[Collected data]
Start of Block

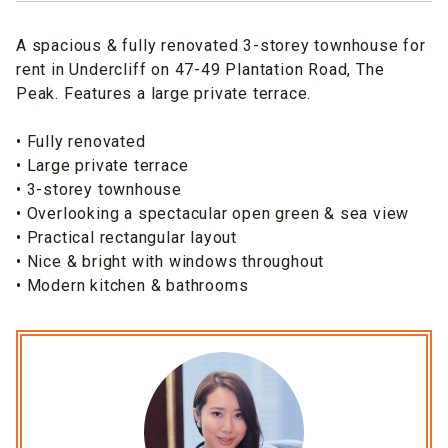
A spacious & fully renovated 3-storey townhouse for
rent in Undercliff on 47-49 Plantation Road, The
Peak. Features a large private terrace.
• Fully renovated
• Large private terrace
• 3-storey townhouse
• Overlooking a spectacular open green & sea view
• Practical rectangular layout
• Nice & bright with windows throughout
• Modern kitchen & bathrooms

End of Block

• **WHAT THE TASK ASKS**
Reply with the number of lines above in which the word "townhouse" appears, and with nothing else.

• **RESULT FOR THIS TASK**
2